There was so much hatred in his eyes that I instinctively shielded my daughter's face from him. She didn’t need to see that kind of hate, and she sure as hell didn’t need to hear it from her uncle, who was supposed to love her.
“I loved them a lot more than I do you.” His eyes narrowed. “I’ve never loved the brat.” He sneered. “If you hadn’t been knocked up by that asshole, none of this would have happened.”
I couldn’t help it, I shuddered . My eyes roved around. I needed to find a weapon. Or anything that could be used as one.
My brother was going to kill us. There was no way around that fact now, and I had to defend us. Only there wasn’t anything. This was a kitchen, but it was just a shell.
Nothing but…my eyes locked on a stack of wood in the corner.
“Don’t even think about it.” Following my gaze, Gio stepped between me and the only thing I could use to defend myself.
“Gio.” Sliding Lily onto the floor, I pushed her into the corner. I forced her to look at me. “Sweet girl?”
“Mommy, I'm scared.” Her tiny voice shook, but not as much as her body did. “Why is Uncle Gio doing this?”
“Because he is a bad man.” I smoothed her hair back from her face and pressed my lips against her forehead.
“I’m going to need you to close your eyes now, okay?
Be brave and keep them closed, no matter what you hear.
Mommy won’t let anything bad happen to you.
” Slowly, I stood and turned to face my brother.
He shook his head. His hand was already reaching for the gun I presumed was in the back of his waistband. “You shouldn’t make promises you can’t keep, little sister.” His voice was a little uncertain, but when he levelled the gun at me, his hand was perfectly steady.
“She might not be able to keep them,” a voice boomed out, but not from the direction of the front door. It came from the back.
Gio had been so busy concentrating on the front of the house that he hadn’t thought to check the back.
There was a squeak of hinges as the door was pushed open, and a little broken glass fell from the already shattered window.
Gio hissed in shock as Matteo stepped through, crunching glass under his feet.

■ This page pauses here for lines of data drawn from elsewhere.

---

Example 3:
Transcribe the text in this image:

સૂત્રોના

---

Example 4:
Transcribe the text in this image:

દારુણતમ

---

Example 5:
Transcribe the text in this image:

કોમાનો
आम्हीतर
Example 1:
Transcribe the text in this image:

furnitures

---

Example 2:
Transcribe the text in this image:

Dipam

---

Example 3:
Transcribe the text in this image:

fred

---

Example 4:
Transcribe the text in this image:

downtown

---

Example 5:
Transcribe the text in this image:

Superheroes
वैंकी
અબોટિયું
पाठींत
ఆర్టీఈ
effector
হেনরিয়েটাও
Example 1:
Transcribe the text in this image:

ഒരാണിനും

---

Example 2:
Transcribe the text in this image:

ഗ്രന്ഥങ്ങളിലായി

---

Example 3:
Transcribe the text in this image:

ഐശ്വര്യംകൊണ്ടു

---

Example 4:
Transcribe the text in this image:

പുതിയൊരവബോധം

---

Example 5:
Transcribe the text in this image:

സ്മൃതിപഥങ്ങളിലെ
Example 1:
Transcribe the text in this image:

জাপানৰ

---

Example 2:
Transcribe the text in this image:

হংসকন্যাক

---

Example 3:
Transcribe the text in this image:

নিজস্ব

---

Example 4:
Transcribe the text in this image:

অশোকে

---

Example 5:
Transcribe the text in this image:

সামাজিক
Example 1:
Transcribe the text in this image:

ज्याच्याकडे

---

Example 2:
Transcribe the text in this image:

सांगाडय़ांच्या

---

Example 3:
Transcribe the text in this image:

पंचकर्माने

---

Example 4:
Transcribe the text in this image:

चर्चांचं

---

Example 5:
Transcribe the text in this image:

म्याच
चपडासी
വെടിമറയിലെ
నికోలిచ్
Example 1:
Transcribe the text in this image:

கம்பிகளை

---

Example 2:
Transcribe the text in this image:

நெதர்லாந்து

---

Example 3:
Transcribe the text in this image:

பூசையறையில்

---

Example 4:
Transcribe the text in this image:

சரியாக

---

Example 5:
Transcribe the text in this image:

The gun swung away from me to aim shakily at him.
“How did?”
“How did I find you so quickly?” Matteo asked. His lips thinned, and I could tell by the way he held himself that he wanted to look at me, but he didn’t move his eyes away from Gio.
Best friend
Brother
Traitor.
“You were never very good at planning, Gio. I searched for records of property your family owned, and this is the only address. You wouldn’t have the guts to take them anywhere else.” Gio shook his head. “Let them go.”
“No.”
“Let them go. You have me here now. You don’t need them. Let Sophia and Lily leave. You never have to see them again. I never have to see them again. You win without any blood being spilled.”
“It’s too late for that.” My brother’s voice cracked, but the gun didn’t waiver.
“I guess it is, and I’m sorry about that.”
Gio’s eyes widened. “What do you mean by that?”
“Sophia might not be able to keep her promise to Lily, but I can.”
Finally, his eyes darted to me. A look passed between us that I didn’t really understand, but I think it meant he loved me.
There seemed to be a sorry in there somewhere as well.
“Be brave, Lily. Daddy isn’t going to let anything happen to you. He’s not going to let the bad man hurt you or your mommy. I promise.”